Zeittauschbörse für Asylwerber ausgezeichnet

Mit der „SozialMarie“, einem Preis für soziale Ideen, ist der Verein „Conclusio“ aus dem Bezirk Kirchdorf an der Krems für seine Zeit-Tauschbörse für Asylwerber ausgezeichnet worden. Für ein „sozial nachhaltiges, sinnvolles Integrationsprojekt“ in der Region.

Die Zeittauschbörse gibt es im Bezirk Kirchdorf an der Krems schon länger, neu ist: jetzt können auch Asylwerber und Asylberechtigte mitarbeiten. Das Projekt richtet sich vor allem an jene, die auf ihren Bescheid warten - und kaum Möglichkeiten haben, einer Erwerbstätigkeit nachzugehen. Das Warten und Nichts tun dürfen sei schlimm, sagte Mahmoud, ein 22-jähriger Student aus Syrien. „Gemeinsam mit den Menschen hier arbeiten, das will ich und das brauche ich“.

Sozialprojekt Zeittauschbörse in Kirchdorf an der Krems

ORF

Auch das Zusammensetzen und Plaudern gehört für Zweimüller (li) dazu

Hemmschwelle überwinden

Für die Pensionistin Renate Zweimüller ist es ein Projekt mit Gewinn auf beiden Seiten: Fremde Kulturen kennenzulernen ohne verreisen zu müssen etwa und die Arbeit im Garten werde erledigt. Es gelte für alle zu lernen, die Hemmschwelle zu überwinden und aufeinander zuzugehen.

Gewinn für beide Seiten

Es sei vielleicht für viele so überraschend schnell gekommen, so Renate Zweimüller zu den Ängsten.

Zeitgutscheine als Zahlungsmittel für Behördengänge

Dort wird nicht für Geld gearbeitet, sondern für Zeit. Mit Zeitgutscheinen kann man dann bei anderen Mitgliedern der Zeit-Tauschbörse wiederum Hilfe „Bezahlen“ - Flüchtlinge nutzen so zum Beispiel Deutschnachhilfe oder Hilfe bei Behördengängen.
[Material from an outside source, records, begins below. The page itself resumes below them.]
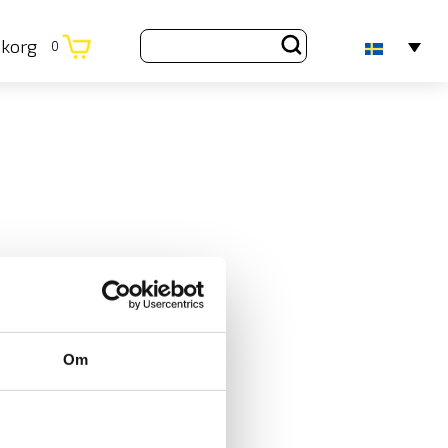
ukorg
0
Om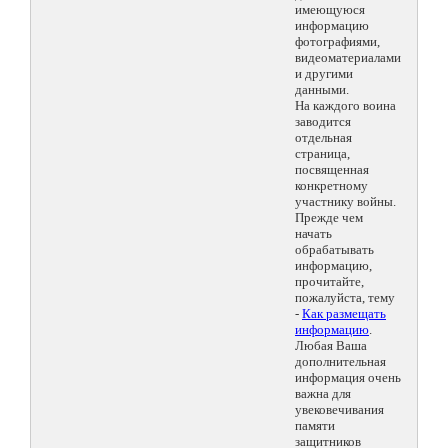
имеющуюся
информацию
фотографиями,
видеоматериалами
и другими
данными.
На каждого воина
заводится
отдельная
страница,
посвященная
конкретному
участнику войны.
Прежде чем
начать
обрабатывать
информацию,
прочитайте,
пожалуйста, тему
-
Как размещать
информацию
.
Любая Ваша
дополнительная
информация очень
важна для
увековечивания
памяти
защитников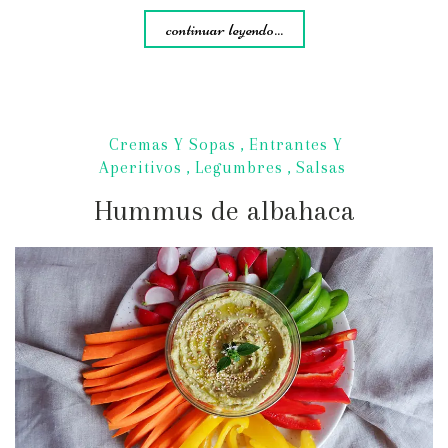
continuar leyendo...
Cremas Y Sopas
,
Entrantes Y
Aperitivos
,
Legumbres
,
Salsas
Hummus de albahaca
Das Konzept sei geprägt von Freiwilligkeit und Ehrenamt, sagte Johannes Brandl, der Obmann - und von dem Stellenwert von Arbeit in unserer Gesellschaft.

Arbeiten lassen

Der Anspruch in der Gesellschaft zu leben, sei bei uns stark von Arbeit abhängig, so Johannes Brandl

Hilfe bei Waldarbeiten

Auch dem Österreichischen Alpenverein aus dem Bezirk haben Flüchtlinge schon beim Sanieren der Wege geholfen. Unter fachkundiger Anleitung seien Bäume aus dem Weg geräumt oder Waldhänge ausgeputzt worden. Anfangs habe es schon Bedenken gegeben, so Gebietswart Franz Miglbauer, vor allem wegen der Sprache, doch es habe keine Probleme gegeben.

„Conclusio“ ist ein Verein, mit gut 170 Mitgliedern. Alle die mitmachen, sind Unfall, Rechtsschutz und haftpflichtversichert - und weil nicht mit Geld bezahlt wird, sondern eben mit Zeit, stellt sich die Frage von Steuern erst gar nicht - das gilt für Österreicher, die dabei sind, ebenso wie für Nicht-Österreicher.
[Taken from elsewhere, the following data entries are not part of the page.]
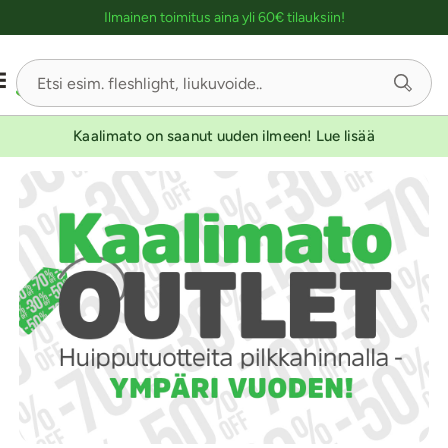
Ostoskassin kuvaus lukijalle
Ilmainen toimitus aina yli 60€ tilauksiin!
Kaalimato on saanut uuden ilmeen! Lue lisää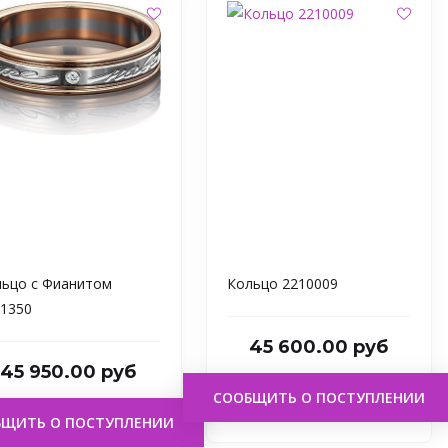
ьцо с Фианитом
Кольцо 2210009
1350
45 600.00 руб
45 950.00 руб
СООБЩИТЬ О ПОСТУПЛЕНИИ
БЩИТЬ О ПОСТУПЛЕНИИ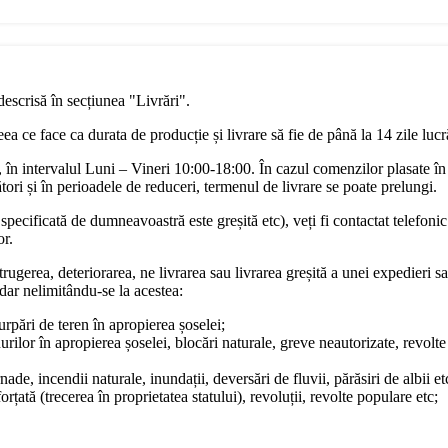
descrisă în secțiunea "Livrări".
a ce face ca durata de producție și livrare să fie de până la 14 zile luc
în intervalul Luni – Vineri 10:00-18:00. În cazul comenzilor plasate în
ori și în perioadele de reduceri, termenul de livrare se poate prelungi.
pecificată de dumneavoastră este greșită etc), veți fi contactat telefonic
or.
rugerea, deteriorarea, ne livrarea sau livrarea greșită a unei expedieri sa
dar nelimitându-se la acestea:
surpări de teren în apropierea șoselei;
urilor în apropierea șoselei, blocări naturale, greve neautorizate, revol
ade, incendii naturale, inundații, deversări de fluvii, părăsiri de albii et
rțată (trecerea în proprietatea statului), revoluții, revolte populare etc;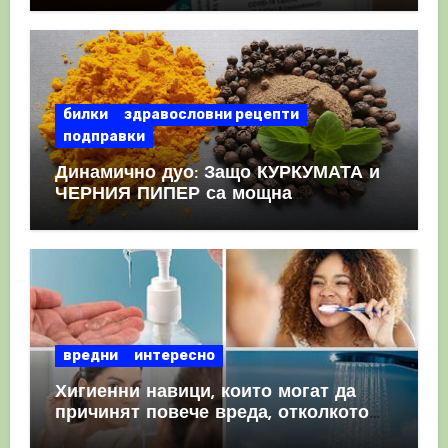
КРЪВНИ съсиреци
билки
здравословни рецепти
подправки
Динамично дуо: Защо КУРКУМАТА и
ЧЕРНИЯ ПИПЕР са мощна
комбинация
вредни
интересно
Хигиенни навици, които могат да
причинят повече вреда, отколкото
полза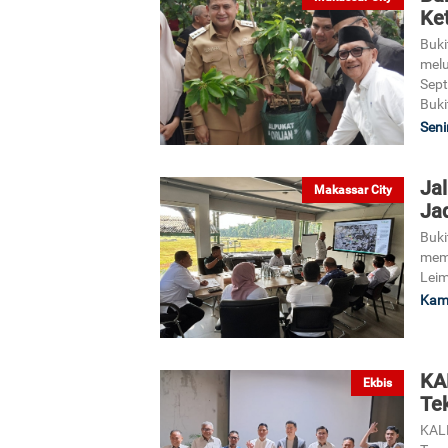
Ke
Buki
melu
Sept
Buki
Seni
Jal
Makassar City
Ja
Buki
memp
Leim
Kami
KA
Ekbis
Te
KALL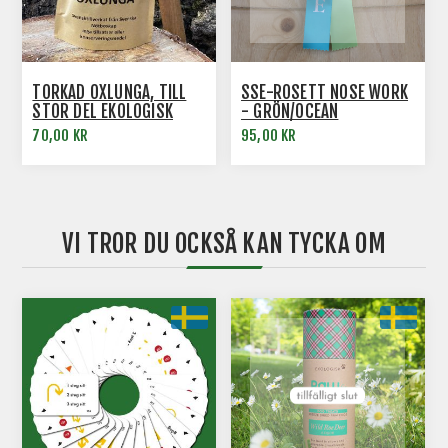
TORKAD OXLUNGA, TILL
SSE-ROSETT NOSE WORK
STOR DEL EKOLOGISK
- GRÖN/OCEAN
70,00 KR
95,00 KR
VI TROR DU OCKSÅ KAN TYCKA OM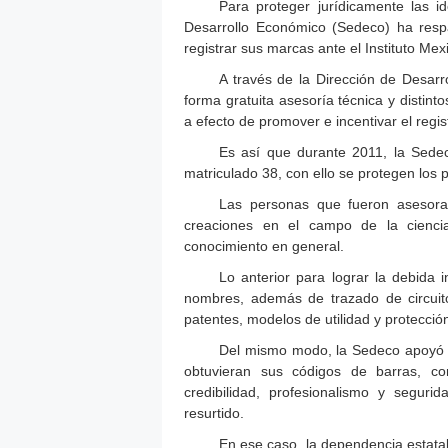
Para proteger jurídicamente las i
Desarrollo Económico (Sedeco) ha res
registrar sus marcas ante el Instituto Mex
A través de la Dirección de Desarro
forma gratuita asesoría técnica y distin
a efecto de promover e incentivar el regi
Es así que durante 2011, la Sede
matriculado 38, con ello se protegen los p
Las personas que fueron asesorad
creaciones en el campo de la ciencia,
conocimiento en general.
Lo anterior para lograr la debida 
nombres, además de trazado de circuito
patentes, modelos de utilidad y protección
Del mismo modo, la Sedeco apoyó 
obtuvieran sus códigos de barras, co
credibilidad, profesionalismo y segu
resurtido.
En ese caso, la dependencia estatal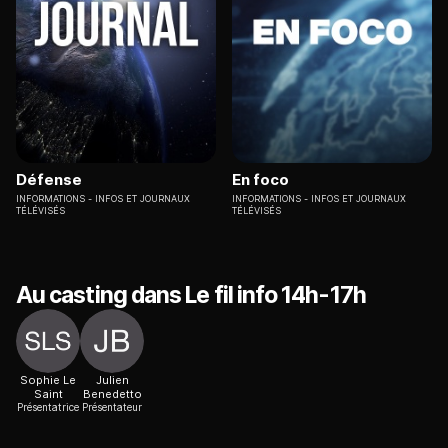
Défense
En foco
INFORMATIONS
INFOS ET JOURNAUX
INFORMATIONS
INFOS ET JOURNAUX
TÉLÉVISÉS
TÉLÉVISÉS
Au casting dans Le fil info 14h-17h
Sophie Le
Julien
Saint
Benedetto
Présentatrice
Présentateur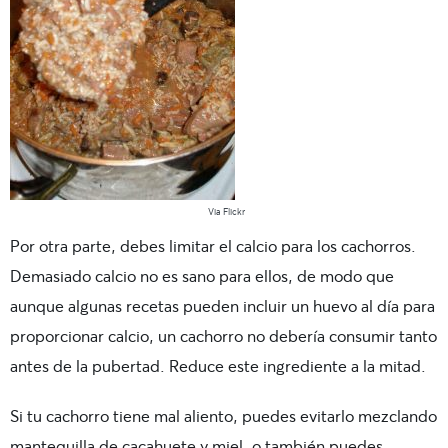
Via Flickr
Por otra parte, debes limitar el calcio para los cachorros.
Demasiado calcio no es sano para ellos, de modo que
aunque algunas recetas pueden incluir un huevo al día para
proporcionar calcio, un cachorro no debería consumir tanto
antes de la pubertad. Reduce este ingrediente a la mitad.
Si tu cachorro tiene mal aliento, puedes evitarlo mezclando
mantequilla de cacahuete y miel
, o también puedes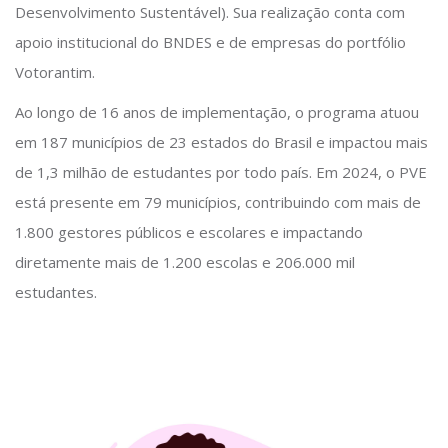
Desenvolvimento Sustentável). Sua realização conta com
apoio institucional do BNDES e de empresas do portfólio
Votorantim.
Ao longo de 16 anos de implementação, o programa atuou
em 187 municípios de 23 estados do Brasil e impactou mais
de 1,3 milhão de estudantes por todo país. Em 2024, o PVE
está presente em 79 municípios, contribuindo com mais de
1.800 gestores públicos e escolares e impactando
diretamente mais de 1.200 escolas e 206.000 mil
estudantes.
SozialMarie: 15 Projekte jedes Jahr ausgezeichnet

SozialMarie ist würdigt soziale Innovationen in Europa und wird seit 2005 jedes Jahr an 15 Projekte vergeben. Der Preis ist mit insgesamt 54.000 Euro dotiert. Die Verleihung erfolgte am 1. Mai im ORF Radiokulturhaus in Wien.